The blow never came. Jaeme opened his eyes again. Hugh was staring at him, eyes wide and unseeing, his lips parted. The sword hung limply at his side. Behind him, several of the guards murmured among each other, and two of the knights fell to their knees, though not, Jaeme noted, the ones pinning Kenton.
Finally, Hugh blinked and came to himself again. Seeing Jaeme still kneeling before him, a look that was equal parts fear and awe crossed his face.
“You are his bearer,” he said with wonder, his voice barely above a whisper. Tears formed in his eyes. “May I see the stone again?”
Jaeme paused for a moment, looking down at his dead uncle, lying in the dirt. Then he reached into his pocket and removed the stone, holding it in front of him with both hands.

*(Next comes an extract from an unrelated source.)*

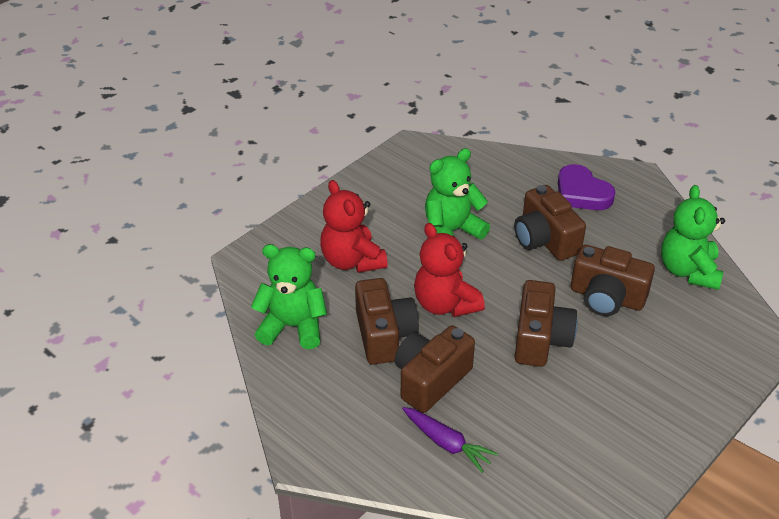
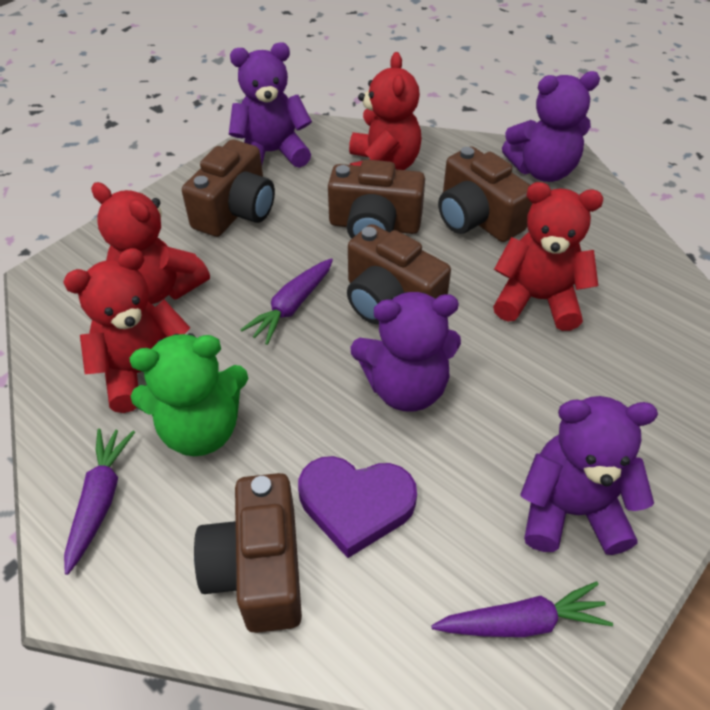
green teddy bear: [251,244,327,349] [425,148,490,239] [661,185,725,290] = 3 -> [130,333,248,456] = 1
purple carrot: [402,407,498,473] = 1 -> [64,428,135,575] [240,258,333,345] [431,581,613,637] = 3
purple teddy bear: none = 0 -> [229,42,312,168] [351,292,461,412] [502,71,600,182] [520,396,658,555] = 4
red teddy bear: [320,180,388,273] [414,223,485,317] = 2 -> [63,248,190,413] [91,182,210,304] [349,52,421,170] [493,182,603,331] = 4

Hugh looked at it with reverence. “My god,” he said. “Kotali, Lord of Stone.” He returned the sword to his sheath and held his right hand a few inches above Jaeme’s head, palm down and trembling slightly. He spoke in a loud voice. “I, Duke Hughsen of Bronleigh, hereby absolve Lord Jaemeson of Grisham of the murder of Duke Greghoran and find him innocent of treason. Let his name be made clean from all accusations, with honor and birthright fully restored, according to the holy and indisputable power of Kotali.”